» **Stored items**
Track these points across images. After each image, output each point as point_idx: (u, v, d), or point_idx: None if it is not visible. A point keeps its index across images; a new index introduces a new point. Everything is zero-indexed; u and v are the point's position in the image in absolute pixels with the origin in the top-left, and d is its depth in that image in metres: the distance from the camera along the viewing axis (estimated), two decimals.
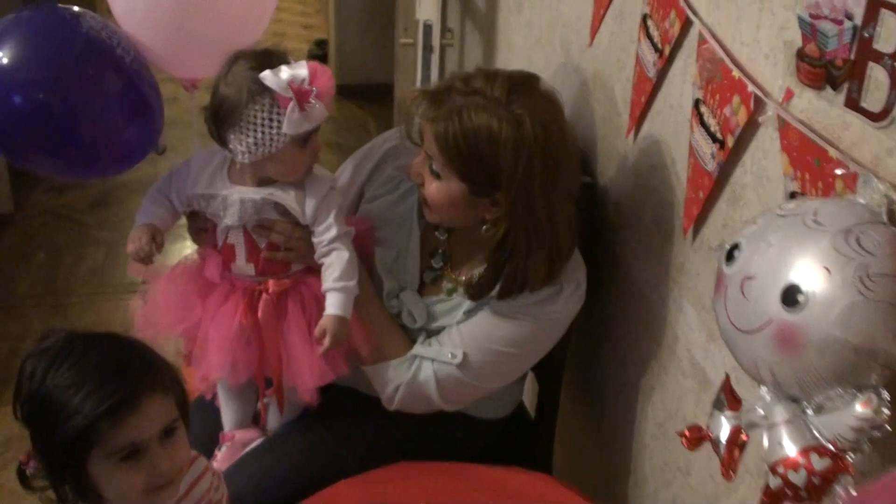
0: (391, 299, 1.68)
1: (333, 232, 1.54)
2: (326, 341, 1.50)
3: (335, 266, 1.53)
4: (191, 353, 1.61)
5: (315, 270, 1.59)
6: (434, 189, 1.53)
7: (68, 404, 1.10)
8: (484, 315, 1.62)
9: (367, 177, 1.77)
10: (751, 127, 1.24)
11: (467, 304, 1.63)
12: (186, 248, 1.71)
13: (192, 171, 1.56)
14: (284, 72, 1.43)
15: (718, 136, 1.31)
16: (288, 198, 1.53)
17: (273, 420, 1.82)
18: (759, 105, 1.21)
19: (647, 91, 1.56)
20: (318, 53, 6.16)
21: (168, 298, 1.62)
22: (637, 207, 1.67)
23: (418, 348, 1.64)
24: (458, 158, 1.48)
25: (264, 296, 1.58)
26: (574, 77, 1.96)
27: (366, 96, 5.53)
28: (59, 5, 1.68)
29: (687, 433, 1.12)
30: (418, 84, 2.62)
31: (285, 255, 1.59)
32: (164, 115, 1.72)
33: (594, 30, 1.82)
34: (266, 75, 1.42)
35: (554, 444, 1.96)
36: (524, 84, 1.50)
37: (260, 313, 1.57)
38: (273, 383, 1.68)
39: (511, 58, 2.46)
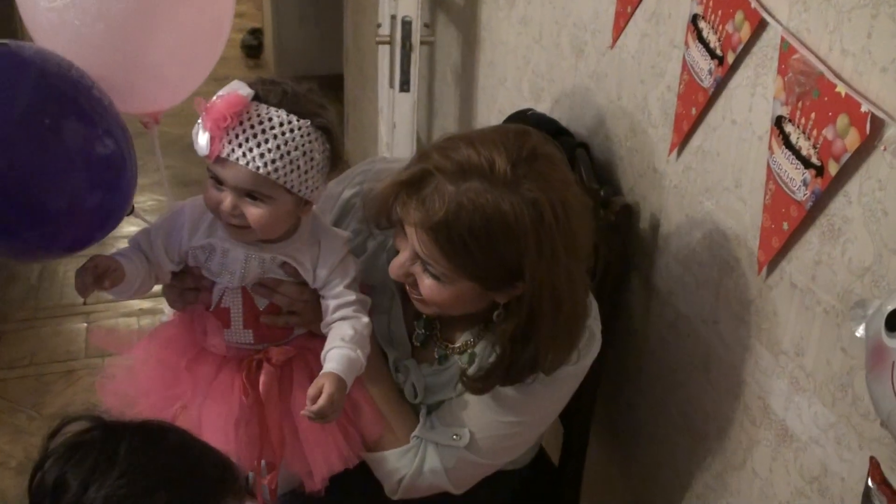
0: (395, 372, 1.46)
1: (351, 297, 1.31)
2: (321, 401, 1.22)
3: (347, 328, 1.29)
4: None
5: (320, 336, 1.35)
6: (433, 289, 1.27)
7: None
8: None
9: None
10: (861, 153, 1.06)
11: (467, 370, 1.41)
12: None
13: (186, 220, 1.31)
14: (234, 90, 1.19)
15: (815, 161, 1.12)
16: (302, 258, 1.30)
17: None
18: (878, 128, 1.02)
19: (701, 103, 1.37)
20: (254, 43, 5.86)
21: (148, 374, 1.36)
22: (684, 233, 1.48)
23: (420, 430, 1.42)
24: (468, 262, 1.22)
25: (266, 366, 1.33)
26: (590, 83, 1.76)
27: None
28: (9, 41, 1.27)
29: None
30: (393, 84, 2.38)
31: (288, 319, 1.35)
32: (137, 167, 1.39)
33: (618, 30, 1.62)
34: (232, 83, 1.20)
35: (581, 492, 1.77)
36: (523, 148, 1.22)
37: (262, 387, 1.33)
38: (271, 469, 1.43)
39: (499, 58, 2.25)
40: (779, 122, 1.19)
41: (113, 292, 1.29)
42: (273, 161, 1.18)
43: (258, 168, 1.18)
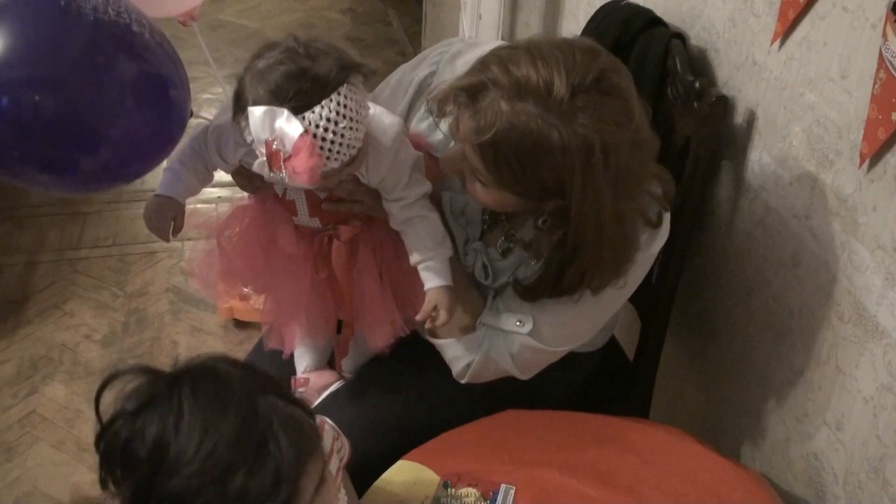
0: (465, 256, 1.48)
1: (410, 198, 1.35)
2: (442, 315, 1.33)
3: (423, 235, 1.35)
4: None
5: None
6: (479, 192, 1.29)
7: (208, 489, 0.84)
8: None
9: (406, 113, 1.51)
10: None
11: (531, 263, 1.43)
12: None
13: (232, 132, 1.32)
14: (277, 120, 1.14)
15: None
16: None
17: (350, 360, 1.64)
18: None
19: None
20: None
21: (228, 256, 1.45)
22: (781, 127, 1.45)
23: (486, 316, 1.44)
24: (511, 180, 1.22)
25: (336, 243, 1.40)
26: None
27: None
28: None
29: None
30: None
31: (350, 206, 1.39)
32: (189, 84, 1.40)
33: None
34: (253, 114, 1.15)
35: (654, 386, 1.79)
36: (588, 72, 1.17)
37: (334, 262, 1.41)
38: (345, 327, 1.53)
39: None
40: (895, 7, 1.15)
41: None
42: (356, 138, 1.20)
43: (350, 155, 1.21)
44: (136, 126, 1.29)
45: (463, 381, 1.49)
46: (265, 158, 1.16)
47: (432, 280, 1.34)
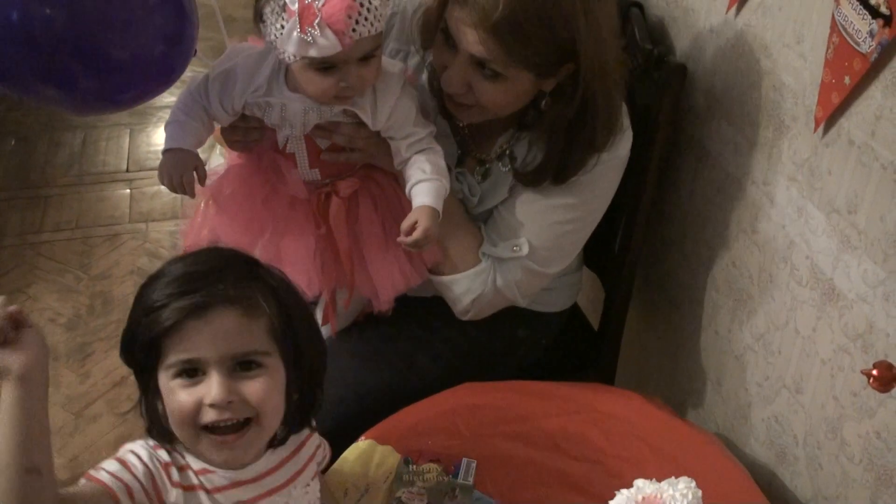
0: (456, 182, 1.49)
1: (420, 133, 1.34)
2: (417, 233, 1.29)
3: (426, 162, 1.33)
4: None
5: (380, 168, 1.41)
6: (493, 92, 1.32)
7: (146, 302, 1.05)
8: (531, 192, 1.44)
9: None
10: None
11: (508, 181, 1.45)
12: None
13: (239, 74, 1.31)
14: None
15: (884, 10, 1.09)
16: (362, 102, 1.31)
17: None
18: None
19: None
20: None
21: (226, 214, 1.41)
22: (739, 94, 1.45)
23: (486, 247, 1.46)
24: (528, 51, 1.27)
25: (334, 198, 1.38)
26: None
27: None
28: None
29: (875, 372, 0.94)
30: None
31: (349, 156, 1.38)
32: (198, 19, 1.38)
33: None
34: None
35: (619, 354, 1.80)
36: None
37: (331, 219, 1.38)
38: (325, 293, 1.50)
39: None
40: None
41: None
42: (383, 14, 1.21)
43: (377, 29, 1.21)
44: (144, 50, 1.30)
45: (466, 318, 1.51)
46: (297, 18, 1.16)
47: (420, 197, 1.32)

» **Activity**
Of the lines above, output exactly those from the line bearing "19: (647, 91, 1.56)" through the line bearing "36: (524, 84, 1.50)", inclusive.

» **Reply**
19: (647, 91, 1.56)
20: (318, 53, 6.16)
21: (168, 298, 1.62)
22: (637, 207, 1.67)
23: (418, 348, 1.64)
24: (458, 158, 1.48)
25: (264, 296, 1.58)
26: (574, 77, 1.96)
27: (366, 96, 5.53)
28: (59, 5, 1.68)
29: (687, 433, 1.12)
30: (418, 84, 2.62)
31: (285, 255, 1.59)
32: (164, 115, 1.72)
33: (594, 30, 1.82)
34: (266, 75, 1.42)
35: (554, 444, 1.96)
36: (524, 84, 1.50)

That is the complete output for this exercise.